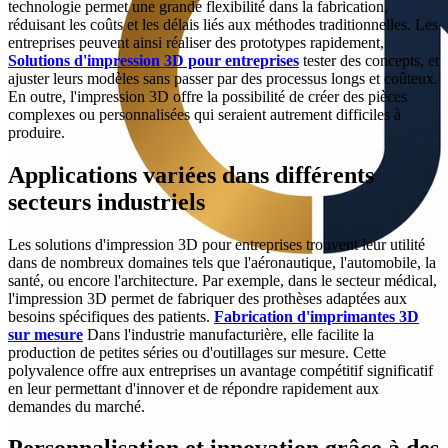
technologie permet une grande flexibilité dans la fabrication,
réduisant les coûts et les délais liés aux méthodes traditionnelles. Les
entreprises peuvent ainsi réaliser des prototypes rapidement,
Solutions d'impression 3D pour entreprises
tester des concepts, et
ajuster leurs modèles sans passer par des processus longs et coûteux.
En outre, l'impression 3D offre la possibilité de créer des pièces
complexes ou personnalisées qui seraient autrement difficiles à
produire.
Applications variées dans différents
secteurs industriels
Les solutions d'impression 3D pour entreprises trouvent leur utilité
dans de nombreux domaines tels que l'aéronautique, l'automobile, la
santé, ou encore l'architecture. Par exemple, dans le secteur médical,
l'impression 3D permet de fabriquer des prothèses adaptées aux
besoins spécifiques des patients.
Fabrication d'imprimantes 3D
sur mesure
Dans l'industrie manufacturière, elle facilite la
production de petites séries ou d'outillages sur mesure. Cette
polyvalence offre aux entreprises un avantage compétitif significatif
en leur permettant d'innover et de répondre rapidement aux
demandes du marché.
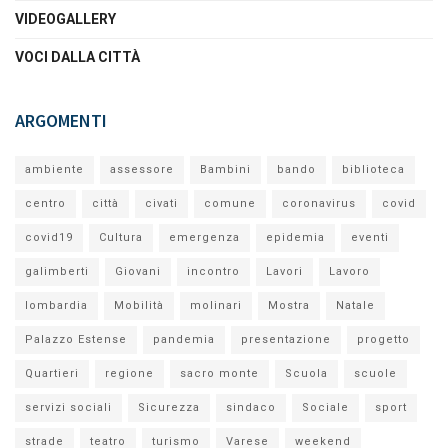
VIDEOGALLERY
VOCI DALLA CITTÀ
ARGOMENTI
ambiente
assessore
Bambini
bando
biblioteca
centro
città
civati
comune
coronavirus
covid
covid19
Cultura
emergenza
epidemia
eventi
galimberti
Giovani
incontro
Lavori
Lavoro
lombardia
Mobilità
molinari
Mostra
Natale
Palazzo Estense
pandemia
presentazione
progetto
Quartieri
regione
sacro monte
Scuola
scuole
servizi sociali
Sicurezza
sindaco
Sociale
sport
strade
teatro
turismo
Varese
weekend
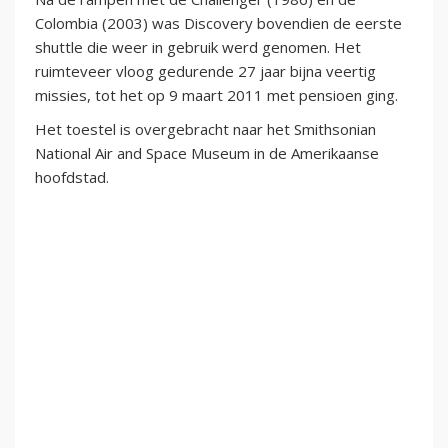
Colombia (2003) was Discovery bovendien de eerste
shuttle die weer in gebruik werd genomen. Het
ruimteveer vloog gedurende 27 jaar bijna veertig
missies, tot het op 9 maart 2011 met pensioen ging.
Het toestel is overgebracht naar het Smithsonian
National Air and Space Museum in de Amerikaanse
hoofdstad.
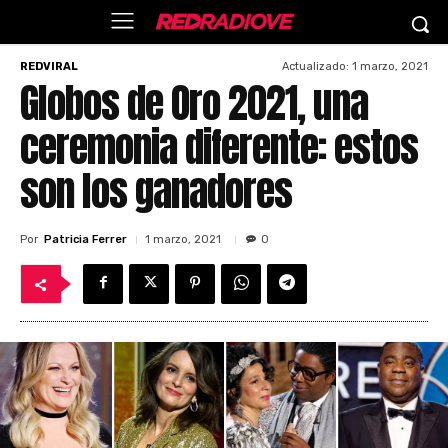
Actualizado:
1 marzo, 2021
REDVIRAL
Globos de Oro 2021, una
ceremonia diferente: estos
son los ganadores
Por
Patricia Ferrer
1 marzo, 2021
0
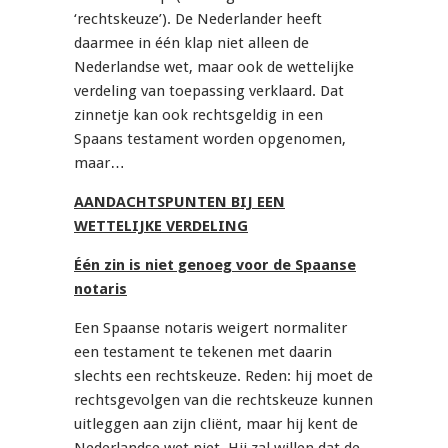
‘rechtskeuze’). De Nederlander heeft
daarmee in één klap niet alleen de
Nederlandse wet, maar ook de wettelijke
verdeling van toepassing verklaard. Dat
zinnetje kan ook rechtsgeldig in een
Spaans testament worden opgenomen,
maar…
AANDACHTSPUNTEN BIJ EEN
WETTELIJKE VERDELING
Één zin is niet genoeg voor de Spaanse
notaris
Een Spaanse notaris weigert normaliter
een testament te tekenen met daarin
slechts een rechtskeuze. Reden: hij moet de
rechtsgevolgen van die rechtskeuze kunnen
uitleggen aan zijn cliënt, maar hij kent de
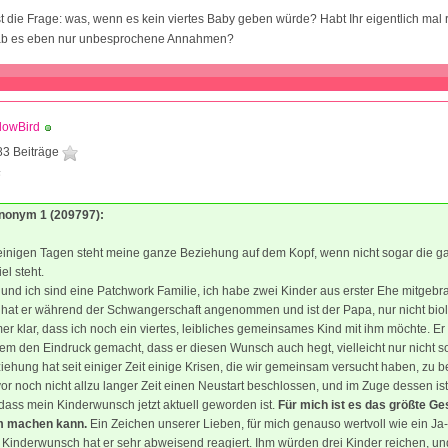
 die Frage: was, wenn es kein viertes Baby geben würde? Habt Ihr eigentlich mal r
gab es eben nur unbesprochene Annahmen?
lowBird
83 Beiträge
6
Anonym 1 (209797):
 einigen Tagen steht meine ganze Beziehung auf dem Kopf, wenn nicht sogar die 
el steht.
nd ich sind eine Patchwork Familie, ich habe zwei Kinder aus erster Ehe mitgebr
d hat er während der Schwangerschaft angenommen und ist der Papa, nur nicht biol
er klar, dass ich noch ein viertes, leibliches gemeinsames Kind mit ihm möchte. Er
zem den Eindruck gemacht, dass er diesen Wunsch auch hegt, vielleicht nur nicht so
ehung hat seit einiger Zeit einige Krisen, die wir gemeinsam versucht haben, zu b
vor noch nicht allzu langer Zeit einen Neustart beschlossen, und im Zuge dessen ist 
ass mein Kinderwunsch jetzt aktuell geworden ist.
Für mich ist es das größte G
hm machen kann.
Ein Zeichen unserer Lieben, für mich genauso wertvoll wie ein Ja
Kinderwunsch hat er sehr abweisend reagiert. Ihm würden drei Kinder reichen, un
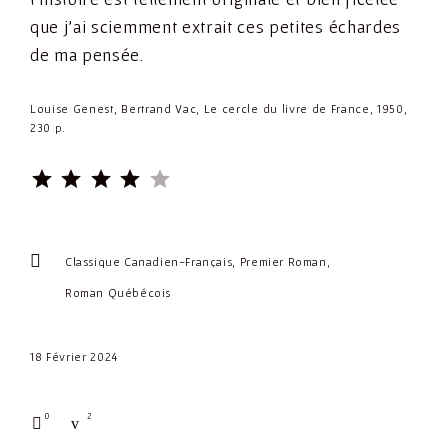
que j’ai sciemment extrait ces petites échardes
de ma pensée.
Louise Genest, Bertrand Vac, Le cercle du livre de France, 1950,
230 p.
⭐
⭐
⭐
⭐
Rating: 4 out of 5.
Classique Canadien-Français
Premier Roman
Roman Québécois
18 Février 2024
0
2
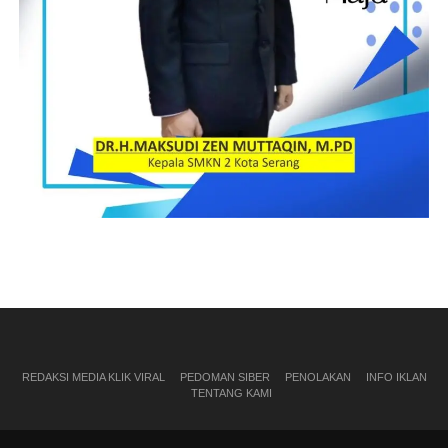
REDAKSI MEDIA KLIK VIRAL
PEDOMAN SIBER
PENOLAKAN
INFO IKLAN
TENTANG KAMI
========
Copy out the lines above with "Zeit" in them.

#### Answer to the problem:
ehung hat seit einiger Zeit einige Krisen, die wir gemeinsam versucht haben, zu b
vor noch nicht allzu langer Zeit einen Neustart beschlossen, und im Zuge dessen ist 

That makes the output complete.